▶ [Directive 1]
Duplicate the stretch of the forum thread on reflector material from "A reflector is" through "towards the water.".
▶ [Directive 2]
In the reflector material thread, render this sentence in Spanish: "When you talk about reflectors don't confuse that with mirrors."

# Best reflector material?



## jaidexl (Sep 18, 2006)

I would use polished reflectors like the ones at ahsupply.


----------



## Shadowcat3 (May 12, 2009)

Oh sure, buy a REAL reflector!!!....Just kidding, I will check them out. Just wondering if there was a viable DIY option that was easy to do and cheap.


----------



## Hoppy (Dec 24, 2005)

The best reflective surface is what is used on big telescope mirrors - aluminum. The aluminum has to be very highly polished, like the "Miro 4" material that is now widely used for aquarium light reflectors.

When you talk about reflectors don't confuse that with mirrors. They are two entirely different things. A mirror is intended, in general, to reflect an image back to you that is very true to what is being reflected. You want to see accurate detail when you apply lipstick, right? But, you don't care if you are seeing that with only 20% of the light being reflected, which is why you can apply the lipstick using someones sunglasses as a mirror.

A reflector is best when 100% of the light that strikes it is reflected, and none is absorbed or transmitted through the reflector. If you want to reflect an accurate image of a very dim subject you also want the reflection to be accurate, which is why telescope mirrors use highly polished glass, for the accuracy, and a very uniform coating of aluminum, for the near 100% reflection. But, for our aquariums, we don't care if the reflection is acccurate or not. We just want all of the light from the bulb to be reflected towards the water.

White paint intuitively would not be a good reflector, but a freshly painted house, painted with pure white paint is a painful sight for the neighbors - it is so bright it hurts the eyes. That's why people don't buy pure white house paint - it is too good a reflector. There are some paints, usually called "ultra white" that are almost pure white, and they are as good an aquarium reflector as any other DIY material.

I tested ordinary white spray can paint vs aluminized mylar vs aluminum foil (somewhat crinkled), all on the same reflector, same bulb, with a PAR meter. The white paint and aluminum foil were both much better than the mylar. Because my white paint wasn't really really white, like ultra white paint, it was obvious that ultra white paint would have been better as a reflector than aluminum foil. Barium sulfate is an extremely good white pigment that can be added to ordinary white paint to make it super reflective. I was planning to experiment with some of that stuff, but gave it up when I couldn't get any cheap enough. It apparently is somewhat hazardous, so it isn't that easy to buy.

▶ [Data listing]
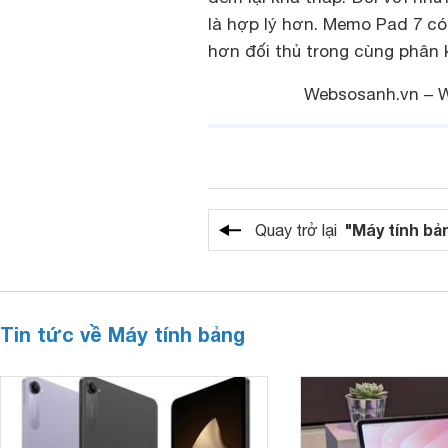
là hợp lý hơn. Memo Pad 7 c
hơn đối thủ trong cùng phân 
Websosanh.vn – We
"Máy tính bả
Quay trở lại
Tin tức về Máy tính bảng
---
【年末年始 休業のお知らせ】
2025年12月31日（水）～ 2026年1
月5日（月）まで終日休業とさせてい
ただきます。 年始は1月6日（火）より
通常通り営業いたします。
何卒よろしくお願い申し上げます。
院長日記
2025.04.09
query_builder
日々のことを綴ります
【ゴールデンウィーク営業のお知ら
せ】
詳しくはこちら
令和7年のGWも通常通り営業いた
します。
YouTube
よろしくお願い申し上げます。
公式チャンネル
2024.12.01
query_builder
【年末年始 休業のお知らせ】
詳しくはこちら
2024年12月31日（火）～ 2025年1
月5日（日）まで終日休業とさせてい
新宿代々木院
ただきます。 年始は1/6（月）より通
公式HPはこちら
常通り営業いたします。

▶ [Expected answer 1]
A reflector is best when 100% of the light that strikes it is reflected, and none is absorbed or transmitted through the reflector. If you want to reflect an accurate image of a very dim subject you also want the reflection to be accurate, which is why telescope mirrors use highly polished glass, for the accuracy, and a very uniform coating of aluminum, for the near 100% reflection. But, for our aquariums, we don't care if the reflection is acccurate or not. We just want all of the light from the bulb to be reflected towards the water.

▶ [Expected answer 2]
Cuando hables de reflectores, no los confundas con espejos.